Prof. Ginsberg's Lab



Tel: 972-3-531-8804
Fax: 972-3-738-4058


Systems Biology and Bio-Medicine

Prof. Doron Ginsberg is an Associate Professor in the Mina Everard Goodman Faculty of Life Sciences. 

Together with his research group, Ginsberg studies a family of transcription factors called E2F, which regulate many genes involved in cell proliferation. They study the mechanisms by which the E2F family of transcription factors sensitizes cells to chemotherapeutic treatments, as well as the crosstalk between E2Fs and signal transduction pathways. 

The team isolates and characterizes novel E2F-regulated genes that affect autophagy in order to elucidate their role in the regulation of autophagy. In addition, Ginsberg and his group aim to identify novel molecular links between E2F1 and the tumor suppressor p53.

Immunology and Cancer Research

Work in Ginsberg’s lab focuses on the molecular mechanism that mediates the effects of E2F on cell fate and intracellular signaling.

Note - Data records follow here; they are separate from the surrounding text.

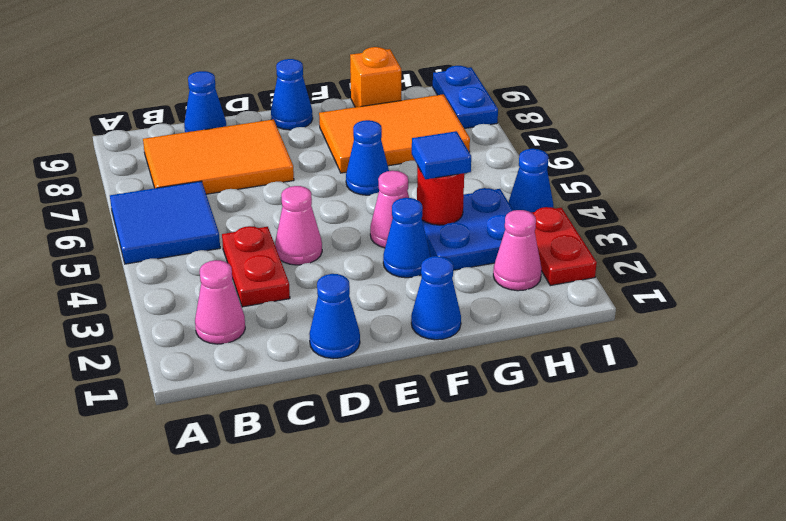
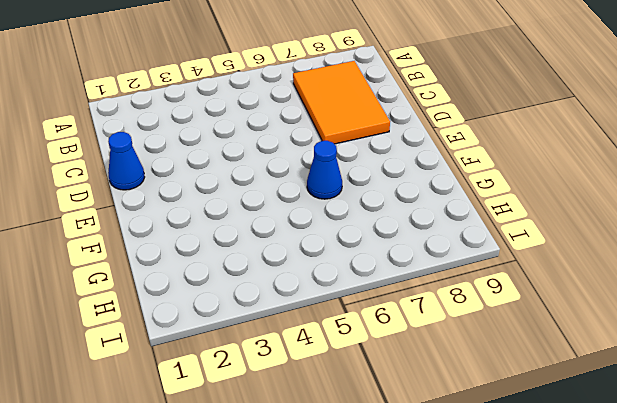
none -> blue tile A5:B6 level 1
none -> pink cone B2 level 1
none -> red plate C3:C4 level 1

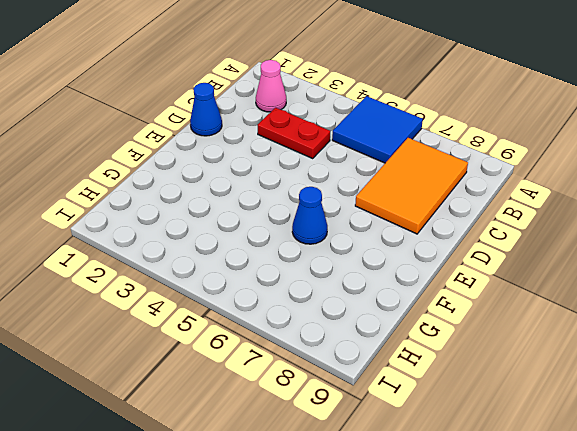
none -> blue cone C9 level 1
none -> pink cone D4 level 1
none -> blue cone E9 level 1

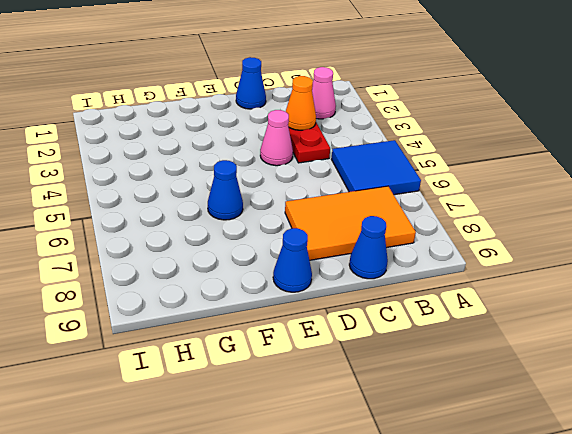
orange cone C3 level 2 -> none
none -> blue cone F1 level 1
none -> blue cone F3 level 1
none -> pink cone F4 level 1

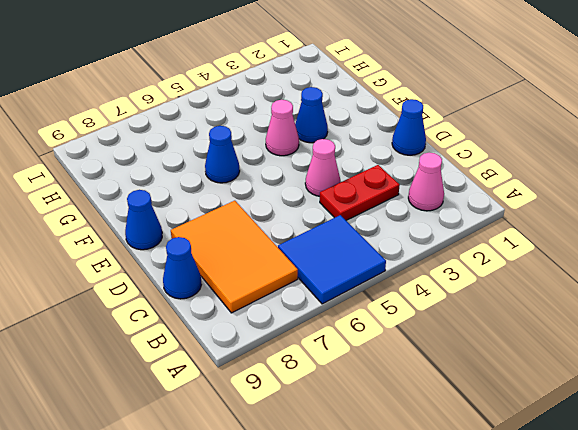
none -> blue cone F1 level 1
none -> orange tile F7:H8 level 1
none -> blue plate G3:H4 level 1

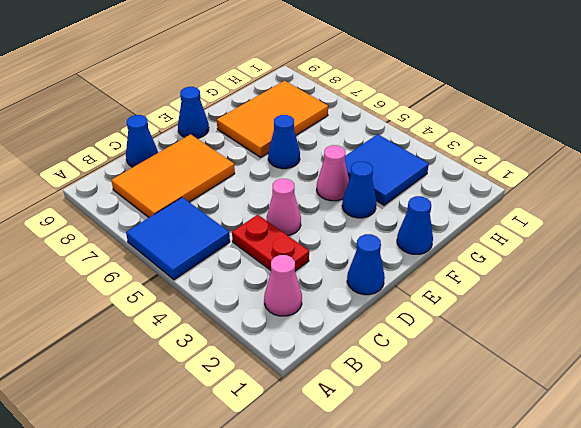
blue tile G3:H4 level 1 -> blue plate G3:H4 level 1
none -> orange brick G9 level 1
none -> pink cone H2 level 1
none -> red plate I2:I3 level 1

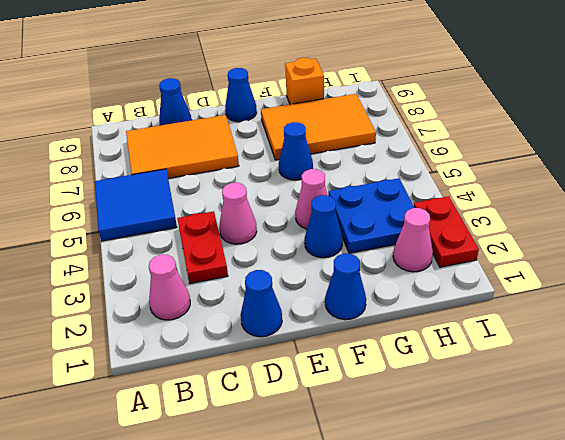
none -> blue cone I4 level 1
none -> blue plate I8:I9 level 1
none -> red round brick G4 level 2

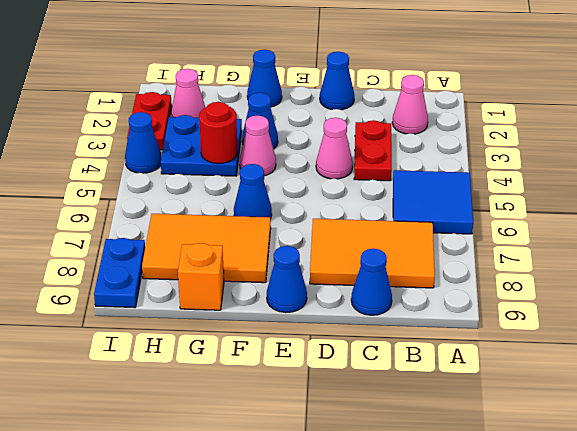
none -> blue tile G4 level 3

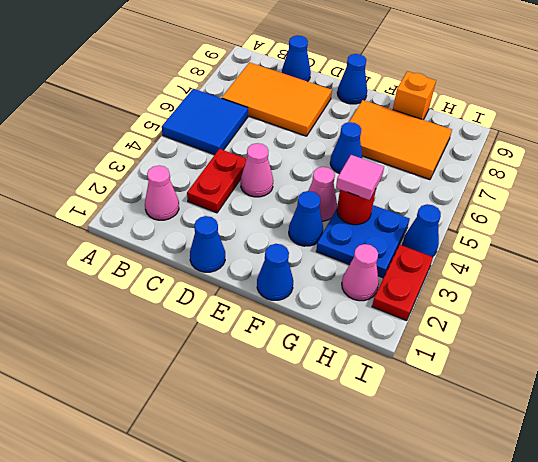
pink tile G4 level 3 -> blue tile G4 level 3
none -> blue plate I8:I9 level 1

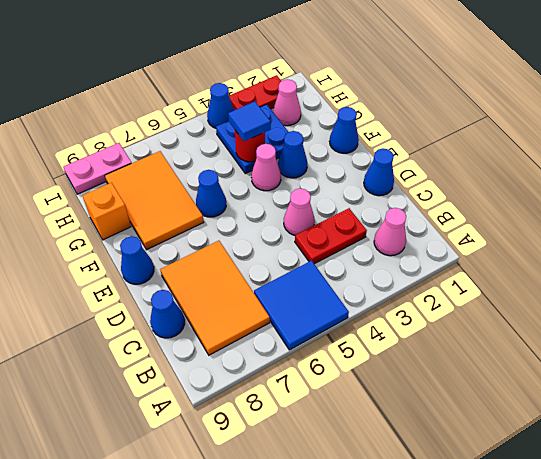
pink plate I8:I9 level 1 -> blue plate I8:I9 level 1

The E2F family of transcription factors plays a critical role in the control of cell proliferation by regulating the timely expression of many genes required for cell cycle progression. E2F activity is essential for cell proliferation and its inhibition leads to cessation of cell growth.

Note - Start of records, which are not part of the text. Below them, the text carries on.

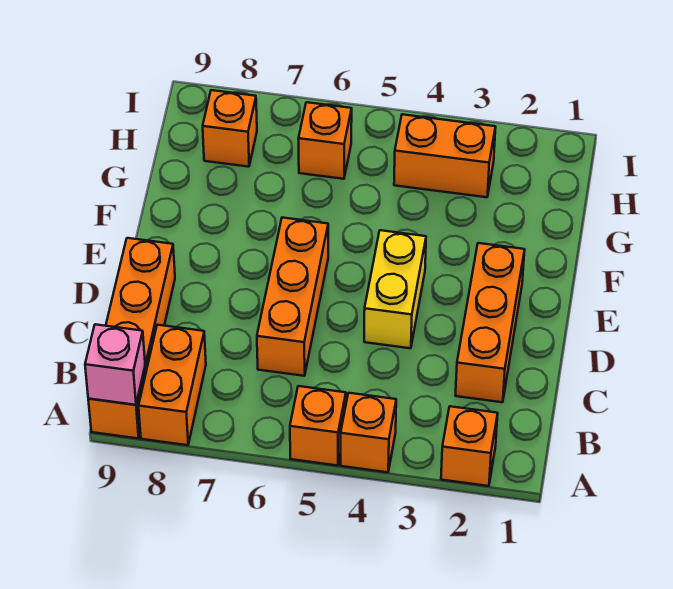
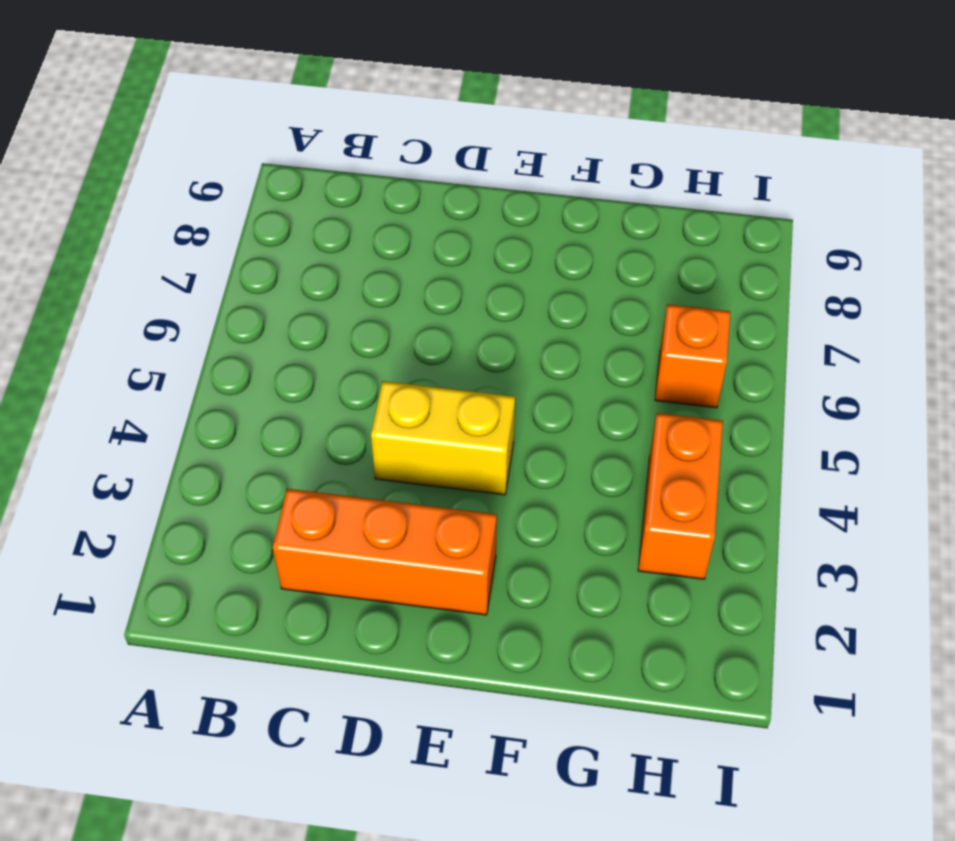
none -> orange brick A2 level 1
none -> orange brick A4 level 1
none -> orange brick A5 level 1

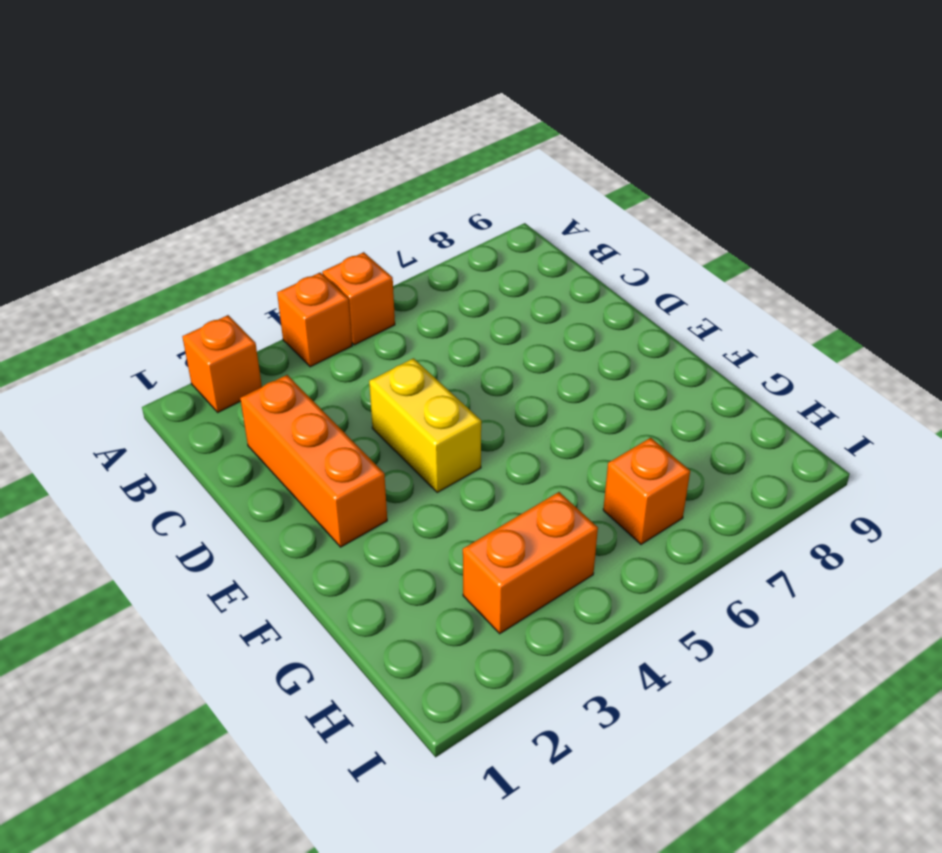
none -> orange brick A8:B8 level 1
none -> orange brick A9:D9 level 1
none -> orange brick C6:E6 level 1

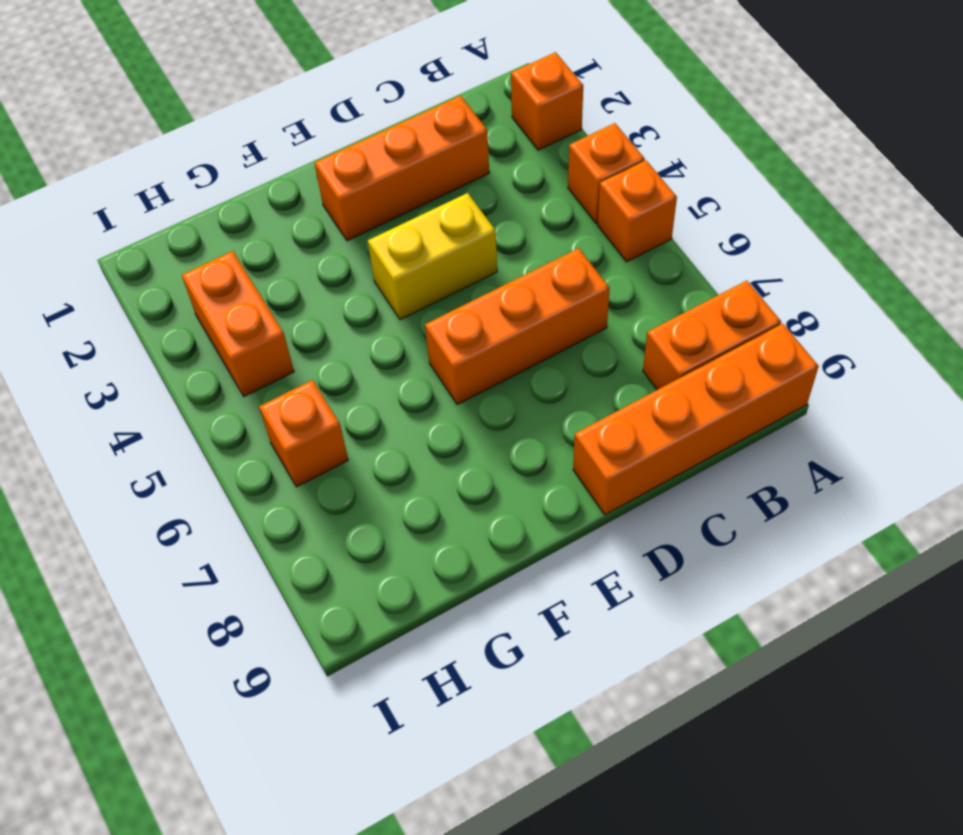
none -> orange brick H8 level 1
none -> pink brick A9 level 2

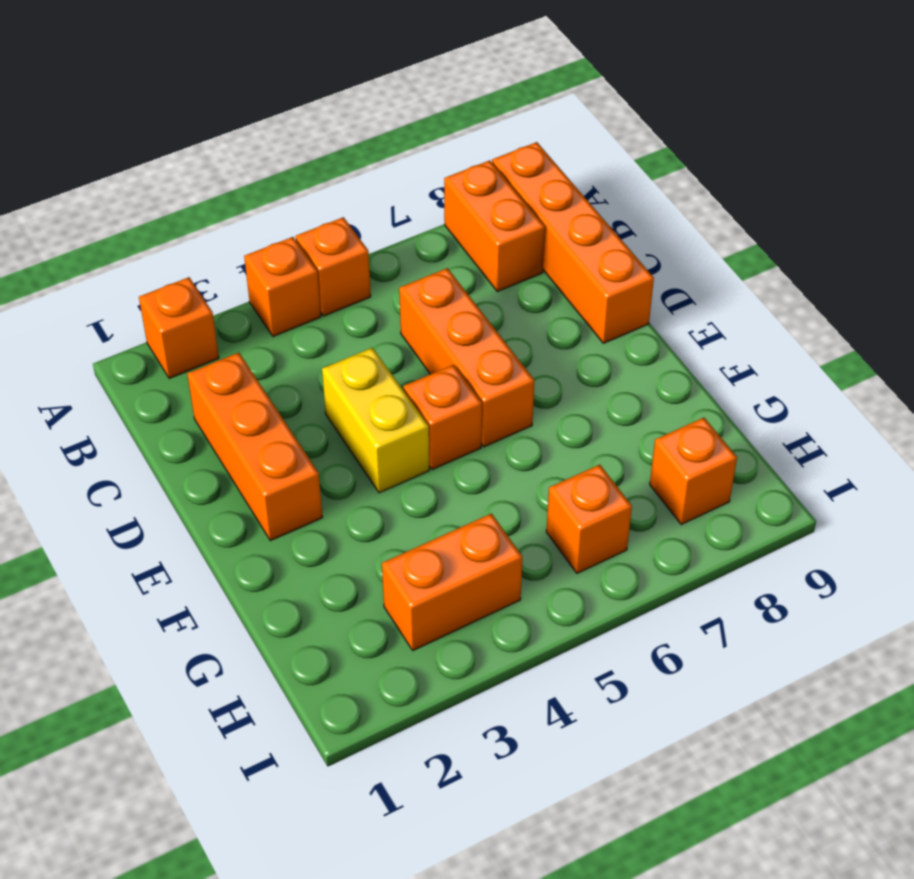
orange brick E5 level 1 -> none
none -> pink brick A9 level 2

In normal cells, E2F is tightly regulated to prevent uncontrolled growth. In cancer cells, its regulation is often abrogated and most human tumors exhibit deregulated and hyperactive E2F, leading to uncontrolled cell proliferation. Transcriptional activation of cell-cycle-related genes is only one facet of E2F activity and one member of this family, E2F1, can also mediate apoptosis.

A recent study conducted by Ginsberg and his group showed that E2F1 could also induce autophagy. The complex autophagy pathway involves over 30 genes, and Ginsberg and his team are investigating the involvement of E2F in regulating the autophagy process.  

In addition, their studies have shown that E2F1 can activate a number of major signal transduction pathways including the PI3K/AKT, MEK/ERK, and p38 MAPK pathways.

In another project, Ginsberg and his group, along with others, have demonstrated that cells containing hyperactive E2F are more sensitive to chemotherapy. 

Practically, this implies that if E2F could be introduced into tumor cells, such cells could then be treated with lower levels of chemotherapy. Using bone tumor (osteocercoma) cells and lung carcinoma cells, the team showed that hyperactive E2F sensitizes to chemotherapy, and especially to a combination of the traditional chemotherapy drugs, doxorubicin and cisplatin. 

The team is investigating the mechanisms underlying this sensitization, and is looking for particular genes that are activated by E2F and contribute to this increased sensitivity to chemotherapy.

Non-coding RNAs

While E2F is a transcription factor that switches on the transcription of genes that encode proteins, there are genes in the human genome that encode RNA that is not later translated to proteins. These general non-coding RNAs, which regulate the expression of other genes, are an additional focus of research in Ginsberg’s lab. 

The team isolates such non-coding RNAs that are regulated by E2F, studies their functions, and investigates how they affect E2F-induced proliferations or apoptosis. Their main work is conducted on two major groups of RNA, micro RNA and LINC RNA.

Looking to the Future

E2F plays a critical role in almost all forms of human cancer. Ginsberg and his team aim to continue to elucidate the basic mechanisms by which E2F contributes to cell transformation and tumorigenicity. 

In the future, applications of their work could facilitate the design of cancer-treating drugs that would specifically inactivate various E2F activities.